La Chiesa "non è un Parlamento, nè un raduno politico, ma una convocazione nello Spirito". È solo l'ultimo dei richiami alla tentazione di ragionare secondo schemi politici che pPpa Francesco lanciò agli alti prelati in occasione del Sinodo, il 4 ottobre del 2023. Ma va da sé che nelle congregazioni generali pre-conclave in cui si studia e si mettono a punto le candidature, è quasi impossibile non essere suggestionati anche dalla percezione del posizionamento secondo lo schema "progressisti- moderati-conservatori" che ciascun cardinale ha di sé e degli altri.
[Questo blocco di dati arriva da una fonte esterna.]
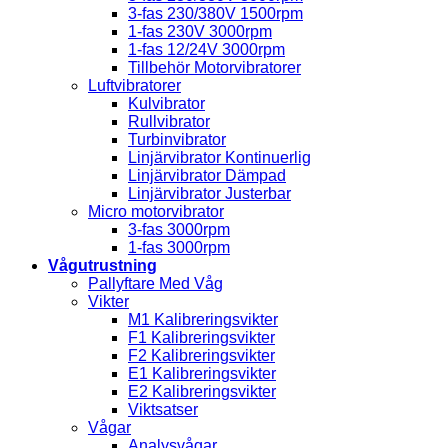
3-fas 230/380V 1500rpm
1-fas 230V 3000rpm
1-fas 12/24V 3000rpm
Tillbehör Motorvibratorer
Luftvibratorer
Kulvibrator
Rullvibrator
Turbinvibrator
Linjärvibrator Kontinuerlig
Linjärvibrator Dämpad
Linjärvibrator Justerbar
Micro motorvibrator
3-fas 3000rpm
1-fas 3000rpm
Vågutrustning
Pallyftare Med Våg
Vikter
M1 Kalibreringsvikter
F1 Kalibreringsvikter
F2 Kalibreringsvikter
E1 Kalibreringsvikter
E2 Kalibreringsvikter
Viktsatser
Vågar
Analysvågar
Basterebbe del resto osservare come entrano ed escono prima e dopo le riunioni.
Nella cappella Sistina saranno in 135 - fatte salve probabili rinunce dell'ultimo momento - ad esprimere il loro voto, espressione di correnti e pensieri differenti, nonostante per l'80 per cento siano stati nominati da Francesco (108 sono quelli creati da lui, 22 da Benedetto XVI e 5 da Giovanni Paolo II). Creati anche al di là di un orientamento simile al suo, posto che quello di Francesco si possa incasellare nella rigida etichetta del progressismo. Resta il fatto che una pattuglia a lui avversaria e di stampo decisamente più tradizionalista e conservatrice, si è già delineata nel corso del suo pontificato. Ecco che l'americano Raymond Leo Burke, suo fiero oppositore si è visto spesso entrare alle congregazioni a braccetto con l'africano Robert Sarah, protagonista anche lui di uno scontro con Bergoglio in chiave pro Ratzinger. Questa pattuglia che potrebbe contare su una ventina di voti, potrebbe convergere su un candidato come l'ungherese Peter Erdo, già papabile nel precedente conclave e che non dispiacerebbe nemmeno ai polacchi e altri esponenti dell'Europa orientale, tutti su una linea estremamente moderata. Anche il tedesco Gerhard Ludwig Muller, clamorosamente silurato da Francesco agli esordi del pontificato, ha già rilasciato dichiarazioni che lo pongono certamente tra quanti voteranno un candidato di stampo saldamente conservatore.
A questo fronte potrebbero unirsi molti africani (alzarono compatti le barricate contro il documento Fiducia supplicans sulle benedizioni alle unioni gay) ed anche un ruiniano come l'italiano Giuseppe Betori, che si staccherebbe così dal gruppo degli italiani. Sul fronte progressista, quello più in sintonia con l'approccio pastorale, di Chiesa missionaria, chinata sugli ultimi e i fragili di Francesco, è senz'altro la punta di diamante della Comunità di Sant'Egidio, il cardinale Matteo Zuppi, 66 anni, forte anche di una rete di rapporti e relazioni ramificati e globali com'è quella della Comunità. Più nell'ombra, il cardinale Mario Grech, il prelato cui Francesco aveva affidato proprio la sua ultima "creatura", il Sinodo e il percorso della Chiesa sinodale. Maltese, affabile, fluente in inglese e in italiano, Grech potrebbe essere una carta coperta nella linea della continuità. Al centro si pongono le figure di garanzia e di mediazione, come il segretario di Stato di Francesco, Pietro Parolin, fine diplomatico della scuola di Achille Silvestrini, reduce dal successo del faccia a faccia Trump-Zelensky in San Pietro. Proprio in relazione all'incontro tra i due leader, rumors delle ultime ore raccontano anche di un attivismo in chiave conclave dello stesso presidente americano Donald Trump, che avrebbe prenotato la carica di Segretario di Stato, per il suo beniamino, il cardinale di New York, Timothy Dolan. Un conservatore senza dubbio, che aveva giocato già un ruolo di kingmaker nel precedente conclave quando non pochi pensavano che Bergoglio sarebbe stato un Papa manovrabile.